This is a good time to remember that, yes, the arc of the moral universe may bend toward justice, but it can be excruciatingly long.
That’s a slightly twisted version of an aphorism that’s most strongly associated with the Rev. Martin Luther King Jr., whose birthday we celebrate today. Around the country, many schools are closed for the holiday. Others are in session, but hopefully teachers are teaching about King’s life and legacy.
And hopefully schools everywhere are focusing their history lessons not just on King but on the civil rights struggle, and not only frontline leaders like King and Rep. John Lewis but strategists like Ella Baker and Bayard Rustin and fearless combatants like Fannie Lou Hamer and Vernon Dahmer. (Look them up!).
The effort to mark King’s birthday as a national holiday began soon after he was murdered in April 1968. Even that took 15 years to succeed; the arc was long. In 1983, President Ronald Reagan signed into law a bill that made the third Monday in January a federal holiday memorializing King. Authors of the bill were Republican Jack Kemp of New York state and Democrat Katie Hall of Gary, Ind.
Indiana University professor Bill Wiggins, who died last month, placed the quest for a King holiday in a much longer history of black freedom holidays, including Emancipation Proclamation anniversaries and Juneteenth, which marks when news of the end of the Civil War reached Galveston, Texas.

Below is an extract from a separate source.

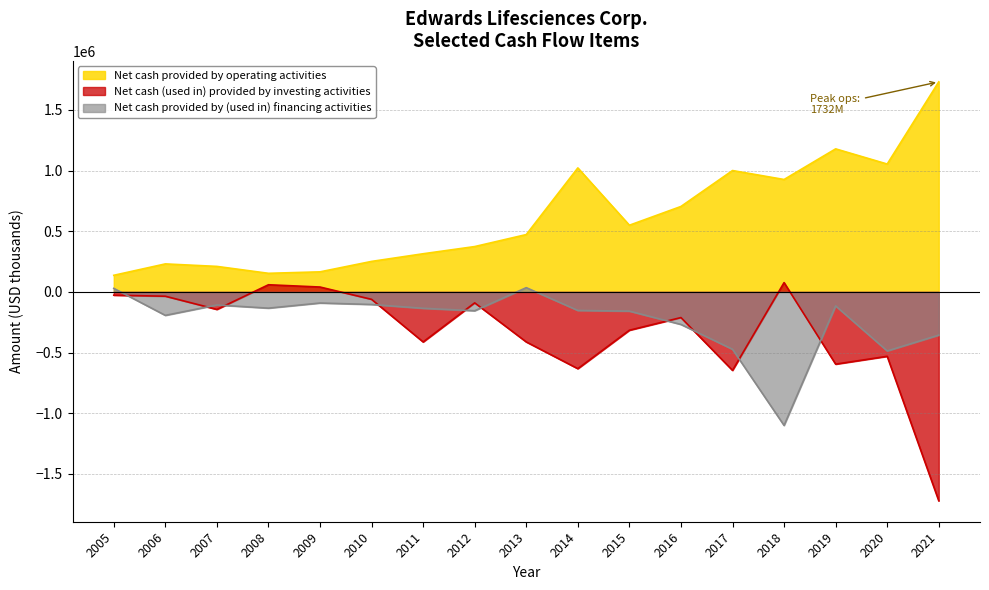

Reading left to right, list all the values displayed in this chart.

Net cash provided by operating activities: 136800	230800	210200	153200	165300	251400	314500	373800	472700	1022300	549700	704400	1000700	926800	1179400	1054300	1732100
Net cash (used in) provided by investing activities: -27200	-35700	-144500	58800	40100	-61500	-412800	-90500	-412700	-633000	-316100	-211700	-647200	76700	-595800	-531100	-1722500
Net cash provided by (used in) financing activities: 29000	-193600	-108100	-134100	-91800	-103900	-135200	-155600	34900	-153000	-158600	-268500	-473200	-1101200	-115600	-486900	-356300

“The King holiday supporters were the latest in a long line of Afro-Americans who have sought to have one day declared a national holiday to commemorate Afro-American freedom,” he wrote in the 1989 book “O Freedom! Afro-American Emancipation Celebrations.”
Wiggins traced that history back to 1808, when the Rev. Absalom Jones of Philadelphia called for an annual day of thanksgiving for the abolition of the international slave trade. Future generations, he said, would mark with gratitude that Congress had ended “the trade which dragged your fathers from their native country, and sold them as bond men in the United States of America.”
But the arc of progress stalled. Slavery and the domestic slave trade continued another 57 years and ended only with a Civil War that cost over 600,000 lives. Then came 100 years of Jim Crow segregation and racial subjugation that were challenged but not overcome by the civil rights movement.
And now we have a president-elect who, on the weekend of Martin Luther King Jr. Day, launches mean-spirited attacks on Rep. John Lewis, a genuine hero of the movement who marched with King and was arrested and beaten multiple times as part of the struggle for freedom.
Lewis responded by saying he will keep fighting for justice. How can the rest of us do otherwise?